> **原文の抜粋**

════════════════

播磨の山々

兵庫県姫路市周辺の山歩きと山道具の紹介をしています。2019年5月、Yahoo!ブログから引っ越してきました。

ナビゲータークックシステム(SOD-500)

概要

SOTOブランドのクッカーセットで、容量1800mlと容量1300mlのクッカー計2つとそれらの蓋、ポットリフター(クッカーの取っ手)や断熱カバー(コジー)などがひとまとめになったものです。
 
コジーと呼ばれる断熱カバーは、今までにない珍しい付属品だと思います。
 
▲パッケージ

仕様

製品名: ナビゲータークックシステム(SOD-500)
メーカー: 新富士バーナー株式会社(愛知県)
生産国: 中国
総重量: 608g(カタログ値)
定価: 6,500円(税別)
購入先: アドスポーツ(兵庫県姫路市)

════════════════

> **処理対象の行**
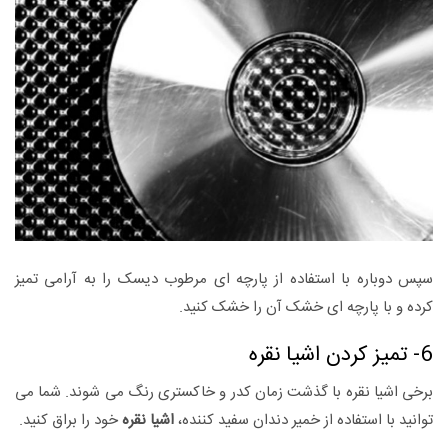
سپس دوباره با استفاده از پارچه ای مرطوب دیسک را به آرامی تمیز
کرده و با پارچه ای خشک آن را خشک کنید.
6- تمیز کردن اشیا نقره
برخی اشیا نقره با گذشت زمان کدر و خاکستری رنگ می شوند. شما می
توانید با استفاده از خمیر دندان سفید کننده،
اشیا نقره
خود را براق کنید.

════════════════

> **読解と応用**
a) 原文の抜粋の「仕様」に並んでいる項目名を、すべて書き出してください。
b) 行の文字列を一行ずつ番号付きリストにまとめてください。空行は除き、画像は答えに入れないでください。
原文の抜粋と行は、互いに関係のない別々の素材です。

> **解答**
a) 製品名、メーカー、生産国、総重量、定価、購入先

b)
1. سپس دوباره با استفاده از پارچه ای مرطوب دیسک را به آرامی تمیز
2. کرده و با پارچه ای خشک آن را خشک کنید.
3. 6- تمیز کردن اشیا نقره
4. برخی اشیا نقره با گذشت زمان کدر و خاکستری رنگ می شوند. شما می
5. توانید با استفاده از خمیر دندان سفید کننده،
6. اشیا نقره
7. خود را براق کنید.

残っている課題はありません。